Every night in our dreams we experience directly the continuous stream of guidance (that still small voice) that can recalibrate our views and make each new day a fresh opportunity to get life right.
Last night, as I was sleeping,
I dreamt [marvelous error!]
that I had a beehive
here inside my heart.
And the golden bees
were making white combs
and sweet honey
from my old failures.
(Antonio Machado)
Dreams are “real experiences” within the psyche and they really do change us, just as our outer experiences grow us and change us. People who are prevented from dreaming rapidly deteriorate in functioning, so our dreams must be helping us while we sleep, even if we never remember them!
People who choose to study their dreams can magnify this benefit and accelerate personal growth. “Every understood dream is like a slight electrical shock into higher consciousness” (von Franz). To follow our interior dream guidance is a powerful means of inspired, self-direction.

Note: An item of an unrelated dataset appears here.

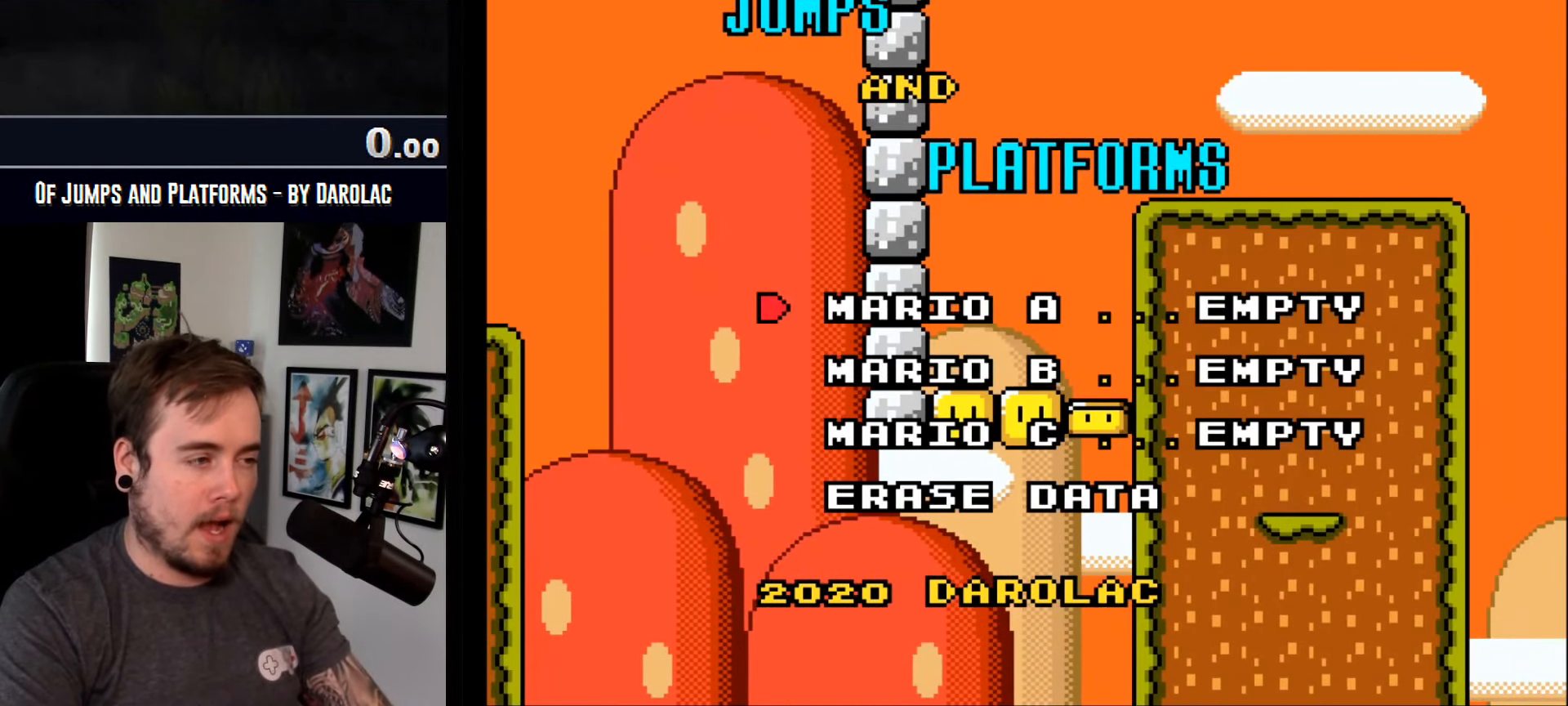
{"buttons": [], "events": []}
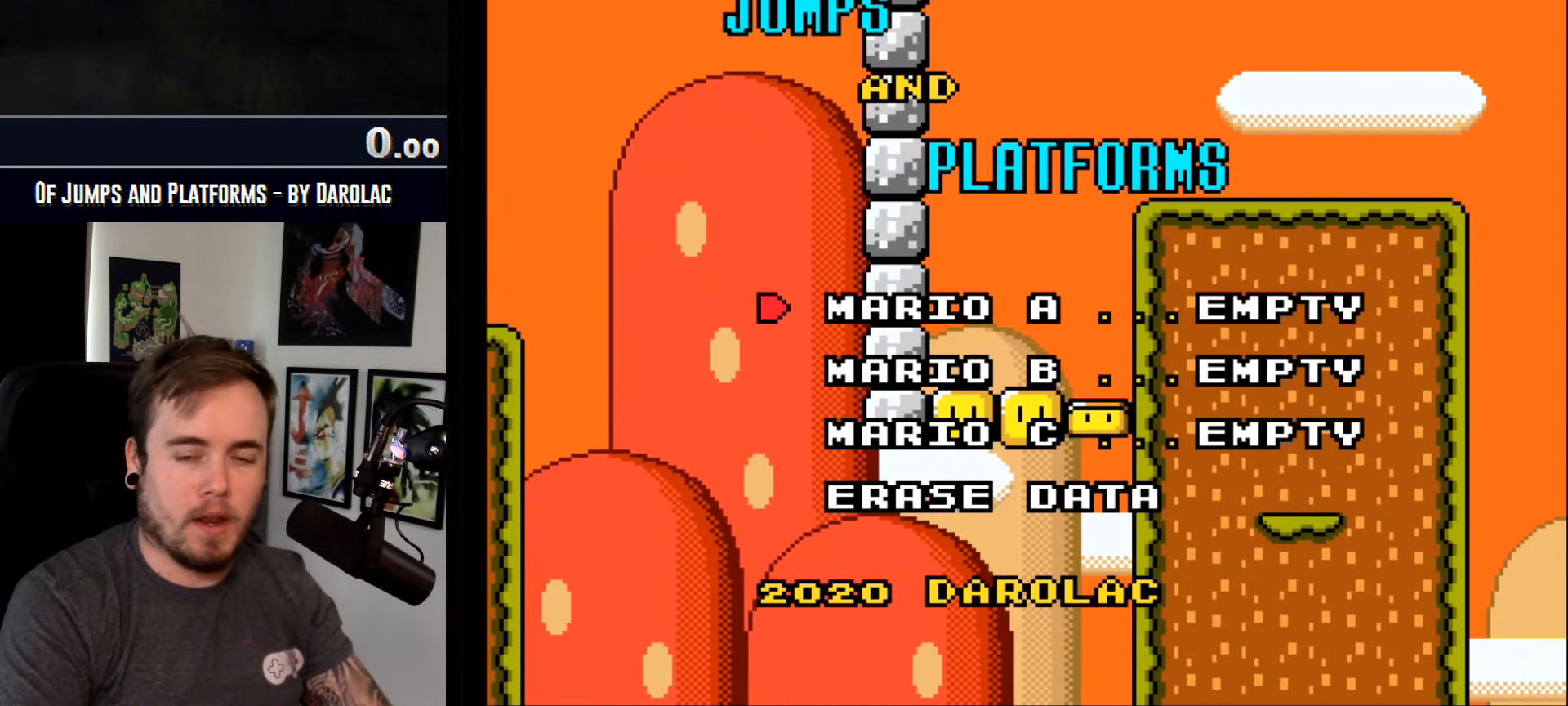
{"buttons": [], "events": []}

Everybody dreams every night of their life as we are reconnected with our source and filled with a wholly personal and yet truly universal knowledge! The part and the whole unite each night, without which we cannot go on. All issues are addressed for all who sleep.
Since everyone dreams, we interpreters of dream should seek to communicate with everyone, allowing the dreamer to substitute their preferred language for terms like God or Soul or Nature. Don’t let simple word habits deprive anyone of the wisdom in their dreams. Remember Rumi’s elegant phrase, “Language is a tailor shop in which nothing fits.”

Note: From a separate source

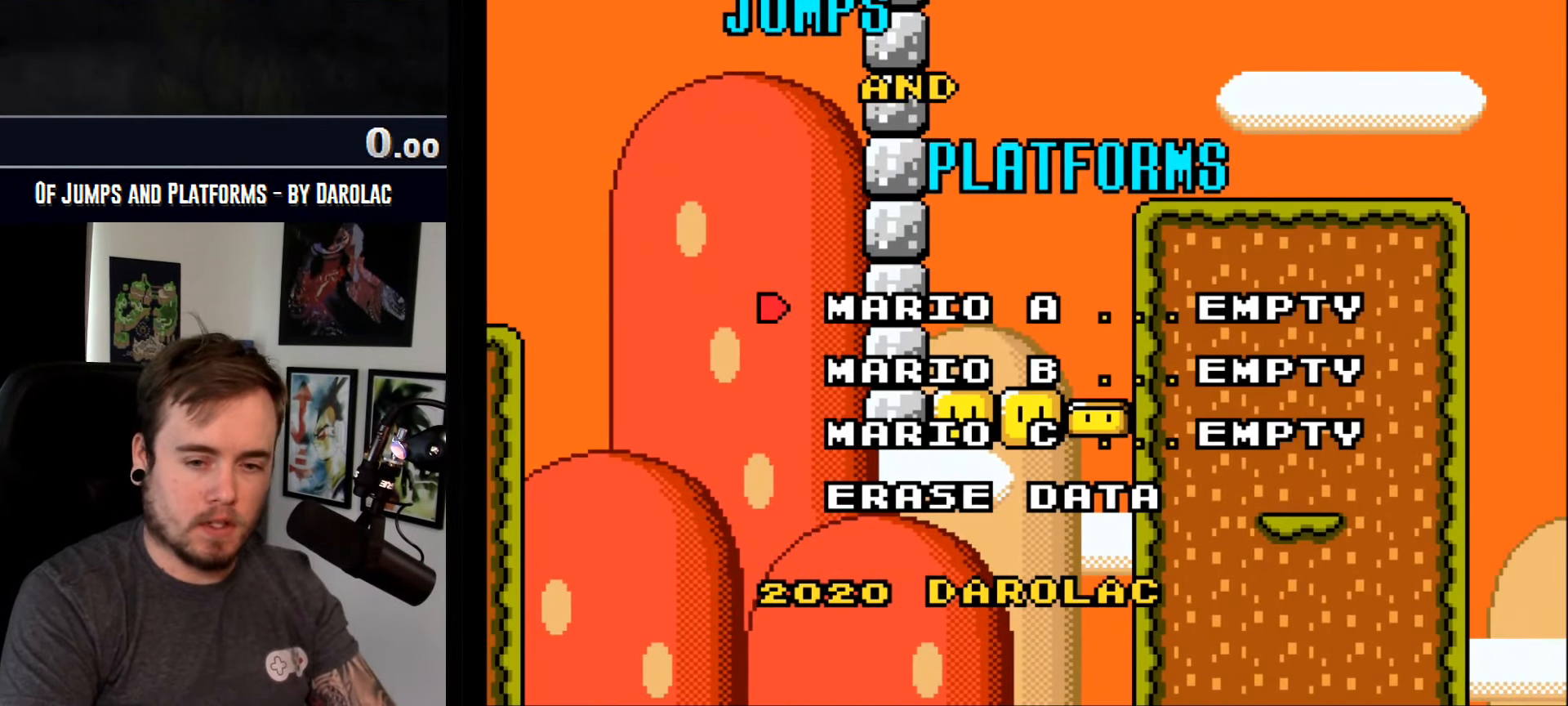
{"buttons": ["R1"], "events": [[417, "R1", "down"]]}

Whoever makes us makes our dreams. Modern culture obscures our connection to the web of existence we inhabit, while busyness distracts us from our inner nature. Fortunately, our dreams are a hot line to the divine. They keep us in touch with wholeness and health, no matter what. Dreams have provided guidance to people in every culture in every era. Truly universal, they are a cornerstone of all science, all religion, and of all art forms.
Our waking world is marinated in dream soup. Understanding our dreams is also the key to understanding our waking life! Our dreams reveal us to ourselves from the inside out. The central secret to understanding dreams lies in progressively grasping the corrective viewpoint of our higher self. To see our lives as our soul sees them is the treasure in each dream.
This involves seeing the spiritual roots of practical events. Dreams apply to our lives, the classic mystical principles that great teachers, poets and truth-tellers have always taught, and they address the life questions we are currently facing and will be facing next. Since eternity includes past, present and future as bedfellows, our dreams include many hints about what is likely and what is certain to happen in our future. The systematic review of past dreams reveals how very often this is true.
The same insights that make sense out of dreams can also explain the hidden aspects of our waking reality. In our dreams, we can talk to the dead. We do the same by day but Ego will not admit it. In dreams, we change identities by the minute, just as we do by day, while ignoring and explaining it away as “mere moods.” Learning to see waking life from the souls-eye view of dreams may be the most important spiritual skill we can learn.
Why not glimpse your personalized answer sheet to life’s upcoming tests? While the village idiot called Ego has the permission of free will to guide the boat, we are not required to follow the fool. Why not benefit from the wiser sources that inhabit our mind “when sleep erases the banal?”